Support Questions
Find answers, ask questions, and share your expertise
Announcements
Alert: Welcome to the Unified Cloudera Community. Former HCC members be sure to read and learn how to activate your account here.

HDP 2.5 - Yarn - Spark 2 - No module named pyspark

Solved Go to solution

HDP 2.5 - Yarn - Spark 2 - No module named pyspark

New Contributor

Hello

I am trying to port a spark application from hdp2.3 to hdp2.5 and switch to spark2.
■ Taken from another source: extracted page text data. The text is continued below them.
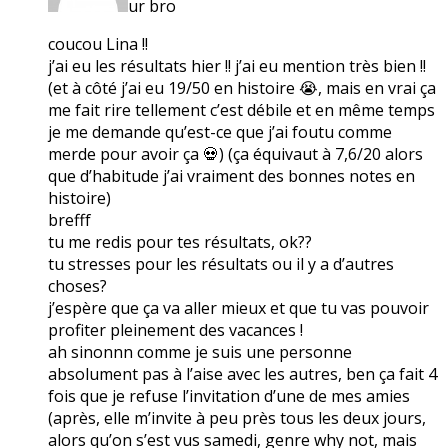
ur bro
coucou Lina !!
j’ai eu les résultats hier !! j’ai eu mention très bien !!
(et à côté j’ai eu 19/50 en histoire 😭, mais en vrai ça
me fait rire tellement c’est débile et en même temps
je me demande qu’est-ce que j’ai foutu comme
merde pour avoir ça 💀) (ça équivaut à 7,6/20 alors
que d’habitude j’ai vraiment des bonnes notes en
histoire)
brefff
tu me redis pour tes résultats, ok??
tu stresses pour les résultats ou il y a d’autres
choses?
j’espère que ça va aller mieux et que tu vas pouvoir
profiter pleinement des vacances !
ah sinonnn comme je suis une personne
absolument pas à l’aise avec les autres, ben ça fait 4
fois que je refuse l’invitation d’une de mes amies
(après, elle m’invite à peu près tous les deux jours,
alors qu’on s’est vus samedi, genre why not, mais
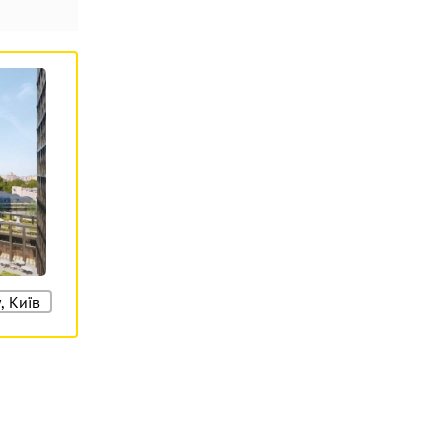
, Київ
I always seem to run into an issue where the worker(s) cannot find pyspark

Traceback (most recent call last):

  File "t.py", line 14, in <module>

    print (imsi_stayingtime.collect())

  File "/usr/hdp/current/spark2-client/python/pyspark/rdd.py", line 776, in collect

    port = self.ctx._jvm.PythonRDD.collectAndServe(self._jrdd.rdd())
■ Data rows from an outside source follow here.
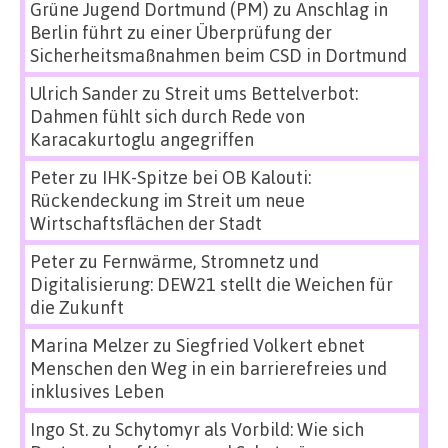
Grüne Jugend Dortmund (PM)
zu
Anschlag in
Berlin führt zu einer Überprüfung der
Sicherheitsmaßnahmen beim CSD in Dortmund
Ulrich Sander
zu
Streit ums Bettelverbot:
Dahmen fühlt sich durch Rede von
Karacakurtoglu angegriffen
Peter
zu
IHK-Spitze bei OB Kalouti:
Rückendeckung im Streit um neue
Wirtschaftsflächen der Stadt
Peter
zu
Fernwärme, Stromnetz und
Digitalisierung: DEW21 stellt die Weichen für
die Zukunft
Marina Melzer
zu
Siegfried Volkert ebnet
Menschen den Weg in ein barrierefreies und
inklusives Leben
Ingo St.
zu
Schytomyr als Vorbild: Wie sich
  File "/usr/hdp/current/spark2-client/python/lib/py4j-0.10.1-src.zip/py4j/java_gateway.py", line 933, in __call__

  File "/usr/hdp/current/spark2-client/python/pyspark/sql/utils.py", line 63, in deco

    return f(*a, **kw)

  File "/usr/hdp/current/spark2-client/python/lib/py4j-0.10.1-src.zip/py4j/protocol.py", line 312, in get_return_value

py4j.protocol.Py4JJavaError: An error occurred while calling z:org.apache.spark.api.python.PythonRDD.collectAndServe.

: org.apache.spark.SparkException: Job aborted due to stage failure: Task 2 in stage 1.0 failed 4 times, most recent failure: Lost task 2.3 in stage 1.0 (TID 22, ip-10-0-0-61.eu-west-1.compute.internal): org.apache.spark.SparkException: 

Error from python worker:

  /usr/bin/python: No module named pyspark

PYTHONPATH was:

  /hadoop/yarn/local/filecache/13/spark2-hdp-yarn-archive.tar.gz/spark-core_2.11-2.0.0.2.5.0.0-1245.jar

I can easily reproduce it with a very simple hive/spark test app

e.g.

import pyspark
from pyspark.sql import SparkSession
from operator import add

spark = SparkSession \
    .builder \
    .master('yarn') \
    .appName("Ttt...111") \
    .enableHiveSupport() \
    .getOrCreate()

report = spark.sql("select imsi,tacs,sum(estimated_staying_time) as total_group_stayingtime from ... where ... group by tacs,imsi")

imsi_stayingtime = report.select('imsi','total_group_stayingtime').rdd.reduceByKey(add)
print (imsi_stayingtime.collect())

I tried to add the zip files (addPyFile), change the enviroment shell file and change spark.yarn.dist.files but nothing seems to help

All tips are extremely welcome indeed!

Tx

Peter

1 ACCEPTED SOLUTION

Accepted Solutions

Re: HDP 2.5 - Yarn - Spark 2 - No module named pyspark

New Contributor

It seems that by removing the call to master('yarn') when building the SparkSession, the issue is gone.

1 REPLY 1

Re: HDP 2.5 - Yarn - Spark 2 - No module named pyspark

New Contributor

It seems that by removing the call to master('yarn') when building the SparkSession, the issue is gone.